Audrey M. Roy Greenfeld

Quietly building the future.

Installing Ollama on Vast.ai

2024-07-08

Installing Ollama on Vast.ai

Sign up for Vast.ai using my referral link, if my notes are helpful to you.

Add your SSH key to https://cloud.vast.ai/account/

Choose ollama/ollama:0.1.38 as the Docker image. (This succeeded for me, whereas ollama/ollama:latest failed.)

Create a new instance. I picked a $0.111/hr RTX 2080 Ti with 11GB RAM. A better GPU and more RAM might be better, but I wanted to keep costs low to start.

That one failed when I ran ollama run mixtral, so I tried a $0.144/hr RTX A4000 with 16GB RAM.

Once it started up, I clicked the Connect button, copied the SSH command, and pasted it into my terminal.

ssh -p root@ -L 8080:localhost:8080

I couldn't get ollama to run with systemd, so I ran it in the background with:

(curl -fsSL https://ollama.com/install.sh | sh && ollama serve > ollama.log 2>&1) &

Then I was able to run ollama from the terminal.
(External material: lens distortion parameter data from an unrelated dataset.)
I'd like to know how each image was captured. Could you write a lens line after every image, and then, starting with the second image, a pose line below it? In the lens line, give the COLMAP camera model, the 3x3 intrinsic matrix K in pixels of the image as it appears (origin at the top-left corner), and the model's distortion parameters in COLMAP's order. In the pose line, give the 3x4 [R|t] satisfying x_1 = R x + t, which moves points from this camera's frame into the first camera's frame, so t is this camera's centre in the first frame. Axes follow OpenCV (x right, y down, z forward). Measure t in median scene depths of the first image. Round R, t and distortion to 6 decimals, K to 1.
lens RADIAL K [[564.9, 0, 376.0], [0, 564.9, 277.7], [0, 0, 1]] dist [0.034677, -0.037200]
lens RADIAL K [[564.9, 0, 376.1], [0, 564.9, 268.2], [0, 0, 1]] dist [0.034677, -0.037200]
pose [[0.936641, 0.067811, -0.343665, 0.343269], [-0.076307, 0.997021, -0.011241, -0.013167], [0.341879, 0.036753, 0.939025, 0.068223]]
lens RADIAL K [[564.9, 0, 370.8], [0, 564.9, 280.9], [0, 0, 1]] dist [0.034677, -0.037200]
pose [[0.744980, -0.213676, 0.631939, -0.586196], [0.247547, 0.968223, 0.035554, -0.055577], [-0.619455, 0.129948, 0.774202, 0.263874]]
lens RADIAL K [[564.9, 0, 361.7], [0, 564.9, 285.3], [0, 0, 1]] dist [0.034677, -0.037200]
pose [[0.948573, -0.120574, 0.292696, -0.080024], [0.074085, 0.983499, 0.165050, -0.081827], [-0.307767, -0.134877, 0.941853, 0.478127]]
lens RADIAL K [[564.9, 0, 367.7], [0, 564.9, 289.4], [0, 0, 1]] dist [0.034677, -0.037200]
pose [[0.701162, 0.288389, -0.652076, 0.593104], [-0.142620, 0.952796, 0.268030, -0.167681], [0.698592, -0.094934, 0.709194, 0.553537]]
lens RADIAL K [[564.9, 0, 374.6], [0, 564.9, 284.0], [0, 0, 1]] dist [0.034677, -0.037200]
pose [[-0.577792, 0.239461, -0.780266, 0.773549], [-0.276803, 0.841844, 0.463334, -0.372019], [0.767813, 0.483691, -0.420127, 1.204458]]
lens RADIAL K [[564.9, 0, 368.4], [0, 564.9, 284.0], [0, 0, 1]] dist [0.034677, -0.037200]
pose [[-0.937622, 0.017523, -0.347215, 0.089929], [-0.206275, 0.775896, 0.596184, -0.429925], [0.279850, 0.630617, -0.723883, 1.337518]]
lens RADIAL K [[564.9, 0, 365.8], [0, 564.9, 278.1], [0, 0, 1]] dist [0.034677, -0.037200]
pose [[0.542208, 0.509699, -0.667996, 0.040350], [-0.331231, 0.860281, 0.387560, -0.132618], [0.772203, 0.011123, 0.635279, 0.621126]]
Rather than trying to run mixtral, I ran a tiny model, orca-mini, which worked fine:

ollama run orca-mini

Then I was able to chat with the model in the terminal!

I tried to run it via the API as well, but that didn't work:

curl http://<ip>:11434/api/chat -d '{
  "model": "orca-mini",
  "messages": [
    { "role": "user", "content": "hey there, how are you doing?" }
  ]
}'
curl: (7) Failed to connect to <ip> port 11434 after 88 ms: Couldn't connect to server

Next up, I'll repeat roughly these steps on another host with better support for external IPs, so I can try the API again.